Precious Bane [1924]
Mary Webb (1881-1927)
Born at the time of Waterloo in the wilds of Shropshire, Prue Sarn is a free spirit cursed with a harelip – her ‘precious bane’. Her seemingly hopeless love for the weaver Kester Woodseaves unfolds, set against the tragic drama that ensnares her brother, a driven man who spurns the harmony of the natural world that her sister has always nurtured.

The Murder Of Roger Ackroyd [1926]
Agatha Christie (1890-1976)
Roger Ackroyd knows that the woman he loves has poisoned her first husband and suspects that someone has been black-mailing her. Now he learns that she has taken her life with a drug overdose. The post brings Roger one last bit of info-rmation, but he is stabbed to death before he can read it. This book cements Christie’s reputation as Queen of Crime, and moves away from traditional formulaic plots into experiment and excitement.

To The Lighthouse [1927]
Virginia Woolf (1882-1941)
This is the most autobiographical of Woolf’s novels. Based upon her experience of childhood, it touches on childish perceptions and desires, and explores adult relationships, marriage and class-structure. Her narrative makes ordinary moments almost luminous (well it does if you actually can get to grips with her prose style).

Lady Chatterley’s Lover [1928]
D.H. Lawrence (1885-1930)
Lawrence is superb when writing about relationships and this tale of lusty sexuality between the different social classes both shocked and delighted readers. Originally published in Italy in 1928, the publication in England in 1960 resulted in the famous obscenity trial. Prosecution counsel Mervyn Griffith-Jones shocked the jury by asking: “Is it a book you would wish your wife or servants to read?”

Tarka The Otter [1927]
Henry Williamson (1895-1977)
Williamson regarded this book as one of the least important he wrote, but it is a brilliant depiction of life in the wild as seen through the eyes of an otter, and his most successful novel. Williamson was a brilliant novelist. His reputation has suffered because of his flirtation with right wing thought.

Parade’s End [1924-1928]
Ford Madox Ford (1873-1939)
Published originally in four parts, the novel focuses on Christopher Tietjens, an officer and a gentleman, the “last English Tory,” and follows him from the secure world of Edwardian England into the madness of the Great War, and recounts the complex relationship with his faithless wife, Sylvia.

Armed With Madness [1928]
Mary Butts (1890-1937)
A group of friends assemble in a remote country house. They embark on a mystical quest after discovering an ancient jade cup that ignites conflicting emotions. Butts’ writing style was unconventional (like her lifestyle), and was rich in its appreciation of landscape and myth.

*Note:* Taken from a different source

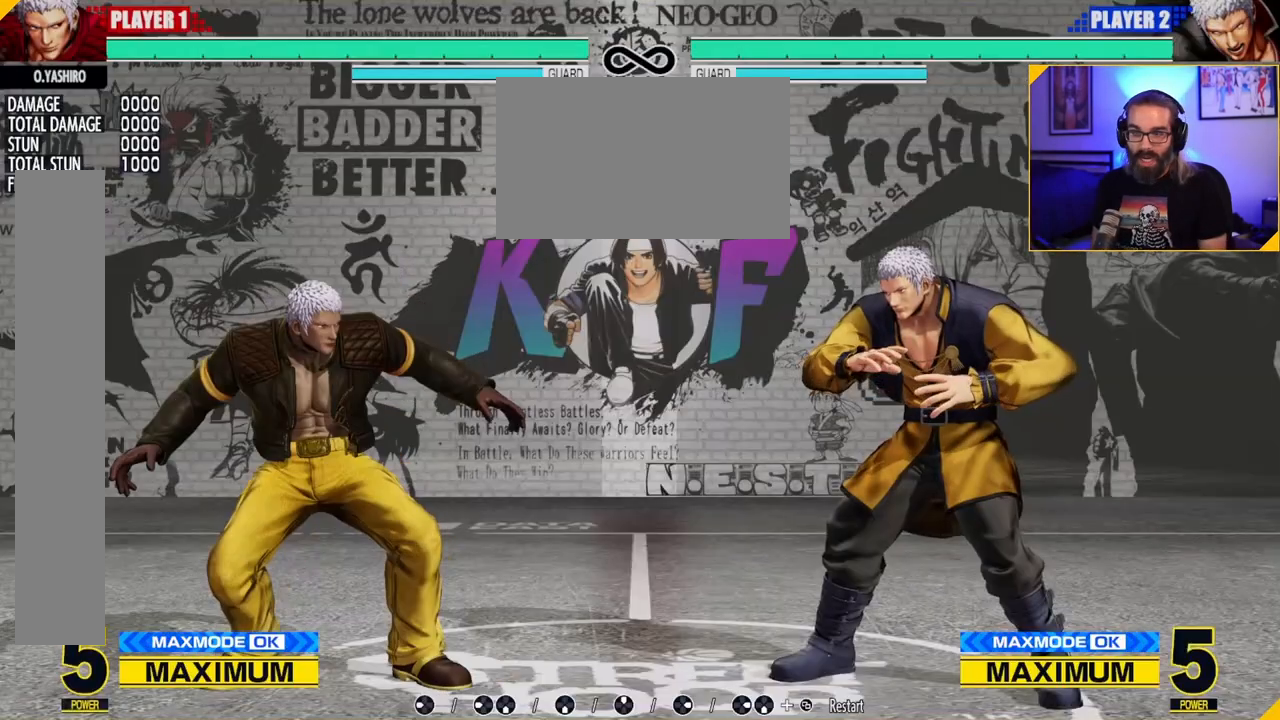
{"dt_ms": 500, "buttons": [], "left_stick": "center", "events": [[150, "C", "down"], [267, "C", "up"], [417, "left_stick", "right"], [500, "left_stick", "center"]]}
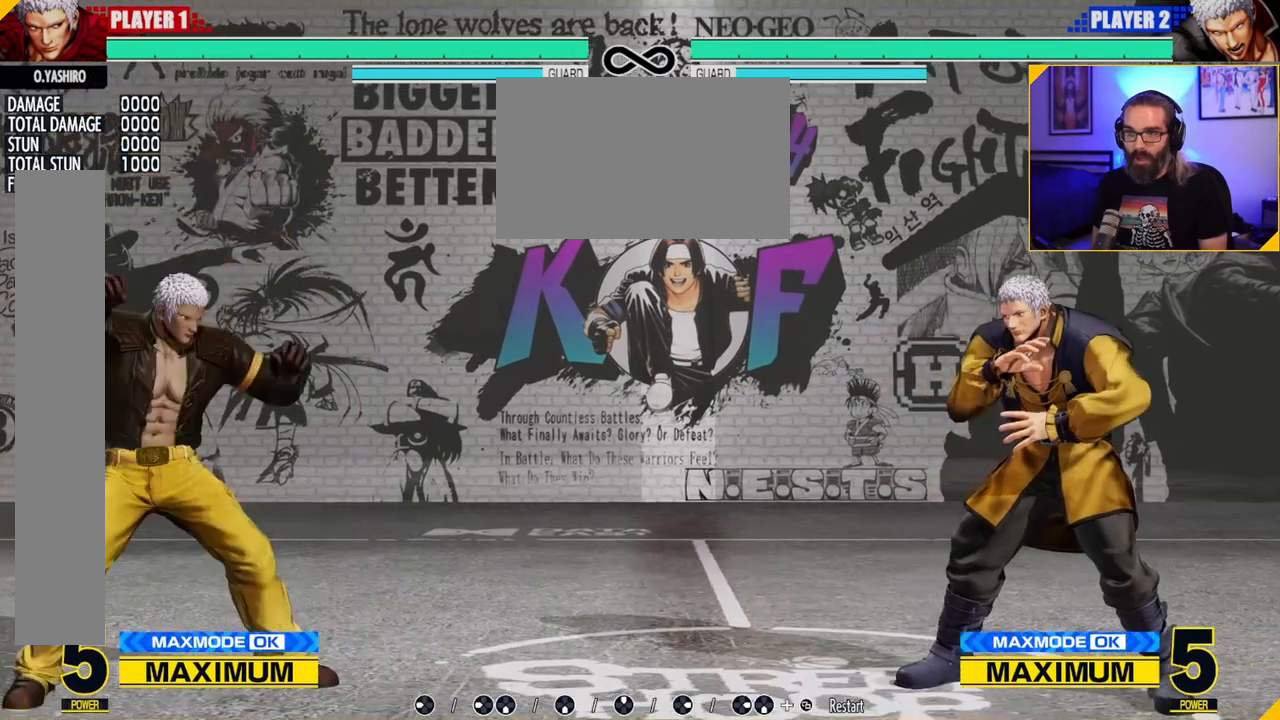
{"dt_ms": 500, "buttons": [], "left_stick": "center", "events": [[67, "left_stick", "right"], [333, "left_stick", "left"], [417, "left_stick", "center"]]}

The Well Of Loneliness [1928]
Radcliffe Hall (1883-1943)
The cause of the most famous legal trial for obscenity in British law, this book was banned in 1928 because of its lesbian theme (and became a bestseller). A father desperate for a son names his daughter Stephen. Unlike other girls, she hunts and fences, wears trousers and longs to cut her hair, and upon maturity falls in love, of course with another woman.